Task goal. Exact copies of all entries are expected.

----- Working data -----

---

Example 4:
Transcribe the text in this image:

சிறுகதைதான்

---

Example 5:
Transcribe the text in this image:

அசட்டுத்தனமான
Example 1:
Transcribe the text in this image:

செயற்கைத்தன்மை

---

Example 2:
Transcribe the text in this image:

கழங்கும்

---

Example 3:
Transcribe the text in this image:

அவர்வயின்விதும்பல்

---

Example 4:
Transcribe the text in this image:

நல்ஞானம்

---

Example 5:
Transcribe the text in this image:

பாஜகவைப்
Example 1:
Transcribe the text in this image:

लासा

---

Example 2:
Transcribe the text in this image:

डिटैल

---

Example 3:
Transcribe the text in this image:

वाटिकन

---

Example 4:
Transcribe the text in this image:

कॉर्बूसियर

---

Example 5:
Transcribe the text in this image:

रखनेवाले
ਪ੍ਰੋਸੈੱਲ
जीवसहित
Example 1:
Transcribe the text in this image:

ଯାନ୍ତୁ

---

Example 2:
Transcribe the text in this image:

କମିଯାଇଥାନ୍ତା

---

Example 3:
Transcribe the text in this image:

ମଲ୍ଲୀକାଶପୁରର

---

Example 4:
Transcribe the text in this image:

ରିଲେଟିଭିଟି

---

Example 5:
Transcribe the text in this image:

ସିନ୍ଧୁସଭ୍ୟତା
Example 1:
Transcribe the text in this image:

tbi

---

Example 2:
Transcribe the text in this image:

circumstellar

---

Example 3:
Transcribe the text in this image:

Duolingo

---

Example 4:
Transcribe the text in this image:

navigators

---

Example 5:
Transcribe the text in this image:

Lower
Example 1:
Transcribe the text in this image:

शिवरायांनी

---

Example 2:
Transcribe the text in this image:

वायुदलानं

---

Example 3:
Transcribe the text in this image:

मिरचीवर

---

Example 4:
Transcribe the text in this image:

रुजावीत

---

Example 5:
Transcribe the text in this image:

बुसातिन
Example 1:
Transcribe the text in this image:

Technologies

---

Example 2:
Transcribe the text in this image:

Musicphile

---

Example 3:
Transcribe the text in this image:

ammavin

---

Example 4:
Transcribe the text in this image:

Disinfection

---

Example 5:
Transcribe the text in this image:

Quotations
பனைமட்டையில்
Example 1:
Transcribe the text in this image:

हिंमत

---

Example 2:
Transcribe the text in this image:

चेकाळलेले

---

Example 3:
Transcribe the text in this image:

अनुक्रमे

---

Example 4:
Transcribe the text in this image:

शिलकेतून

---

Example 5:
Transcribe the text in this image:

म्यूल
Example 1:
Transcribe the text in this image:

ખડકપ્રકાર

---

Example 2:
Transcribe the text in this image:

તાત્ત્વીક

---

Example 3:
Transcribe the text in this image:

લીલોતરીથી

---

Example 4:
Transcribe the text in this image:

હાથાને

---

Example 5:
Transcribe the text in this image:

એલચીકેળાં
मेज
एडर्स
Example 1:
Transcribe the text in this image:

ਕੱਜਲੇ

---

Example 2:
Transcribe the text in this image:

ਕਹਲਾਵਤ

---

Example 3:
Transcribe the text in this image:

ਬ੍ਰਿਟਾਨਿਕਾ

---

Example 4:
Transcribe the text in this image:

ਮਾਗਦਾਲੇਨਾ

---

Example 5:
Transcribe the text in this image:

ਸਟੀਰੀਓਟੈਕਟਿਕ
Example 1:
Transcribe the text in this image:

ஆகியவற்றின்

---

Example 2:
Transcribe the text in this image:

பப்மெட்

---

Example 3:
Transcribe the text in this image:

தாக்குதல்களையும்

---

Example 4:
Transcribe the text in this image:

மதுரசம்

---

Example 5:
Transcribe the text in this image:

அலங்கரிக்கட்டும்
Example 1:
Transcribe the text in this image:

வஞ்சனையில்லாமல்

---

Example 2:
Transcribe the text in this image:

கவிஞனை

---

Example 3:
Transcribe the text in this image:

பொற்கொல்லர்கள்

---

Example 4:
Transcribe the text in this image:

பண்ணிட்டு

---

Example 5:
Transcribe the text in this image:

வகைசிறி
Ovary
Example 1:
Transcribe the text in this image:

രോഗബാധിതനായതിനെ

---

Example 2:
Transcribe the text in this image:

-----

Answer space.
---

Example 4:
Transcribe the text in this image:

சிறுகதைதான்

---

Example 5:
Transcribe the text in this image:

அசட்டுத்தனமான
Example 1:
Transcribe the text in this image:

செயற்கைத்தன்மை

---

Example 2:
Transcribe the text in this image:

கழங்கும்

---

Example 3:
Transcribe the text in this image:

அவர்வயின்விதும்பல்

---

Example 4:
Transcribe the text in this image:

நல்ஞானம்

---

Example 5:
Transcribe the text in this image:

பாஜகவைப்
Example 1:
Transcribe the text in this image:

लासा

---

Example 2:
Transcribe the text in this image:

डिटैल

---

Example 3:
Transcribe the text in this image:

वाटिकन

---

Example 4:
Transcribe the text in this image:

कॉर्बूसियर

---

Example 5:
Transcribe the text in this image:

रखनेवाले
ਪ੍ਰੋਸੈੱਲ
जीवसहित
Example 1:
Transcribe the text in this image:

ଯାନ୍ତୁ

---

Example 2:
Transcribe the text in this image:

କମିଯାଇଥାନ୍ତା

---

Example 3:
Transcribe the text in this image:

ମଲ୍ଲୀକାଶପୁରର

---

Example 4:
Transcribe the text in this image:

ରିଲେଟିଭିଟି

---

Example 5:
Transcribe the text in this image:

ସିନ୍ଧୁସଭ୍ୟତା
Example 1:
Transcribe the text in this image:

tbi

---

Example 2:
Transcribe the text in this image:

circumstellar

---

Example 3:
Transcribe the text in this image:

Duolingo

---

Example 4:
Transcribe the text in this image:

navigators

---

Example 5:
Transcribe the text in this image:

Lower
Example 1:
Transcribe the text in this image:

शिवरायांनी

---

Example 2:
Transcribe the text in this image:

वायुदलानं

---

Example 3:
Transcribe the text in this image:

मिरचीवर

---

Example 4:
Transcribe the text in this image:

रुजावीत

---

Example 5:
Transcribe the text in this image:

बुसातिन
Example 1:
Transcribe the text in this image:

Technologies

---

Example 2:
Transcribe the text in this image:

Musicphile

---

Example 3:
Transcribe the text in this image:

ammavin

---

Example 4:
Transcribe the text in this image:

Disinfection

---

Example 5:
Transcribe the text in this image:

Quotations
பனைமட்டையில்
Example 1:
Transcribe the text in this image:

हिंमत

---

Example 2:
Transcribe the text in this image:

चेकाळलेले

---

Example 3:
Transcribe the text in this image:

अनुक्रमे

---

Example 4:
Transcribe the text in this image:

शिलकेतून

---

Example 5:
Transcribe the text in this image:

म्यूल
Example 1:
Transcribe the text in this image:

ખડકપ્રકાર

---

Example 2:
Transcribe the text in this image:

તાત્ત્વીક

---

Example 3:
Transcribe the text in this image:

લીલોતરીથી

---

Example 4:
Transcribe the text in this image:

હાથાને

---

Example 5:
Transcribe the text in this image:

એલચીકેળાં
मेज
एडर्स
Example 1:
Transcribe the text in this image:

ਕੱਜਲੇ

---

Example 2:
Transcribe the text in this image:

ਕਹਲਾਵਤ

---

Example 3:
Transcribe the text in this image:

ਬ੍ਰਿਟਾਨਿਕਾ

---

Example 4:
Transcribe the text in this image:

ਮਾਗਦਾਲੇਨਾ

---

Example 5:
Transcribe the text in this image:

ਸਟੀਰੀਓਟੈਕਟਿਕ
Example 1:
Transcribe the text in this image:

ஆகியவற்றின்

---

Example 2:
Transcribe the text in this image:

பப்மெட்

---

Example 3:
Transcribe the text in this image:

தாக்குதல்களையும்

---

Example 4:
Transcribe the text in this image:

மதுரசம்

---

Example 5:
Transcribe the text in this image:

அலங்கரிக்கட்டும்
Example 1:
Transcribe the text in this image:

வஞ்சனையில்லாமல்

---

Example 2:
Transcribe the text in this image:

கவிஞனை

---

Example 3:
Transcribe the text in this image:

பொற்கொல்லர்கள்

---

Example 4:
Transcribe the text in this image:

பண்ணிட்டு

---

Example 5:
Transcribe the text in this image:

வகைசிறி
Ovary
Example 1:
Transcribe the text in this image:

രോഗബാധിതനായതിനെ

---

Example 2:
Transcribe the text in this image:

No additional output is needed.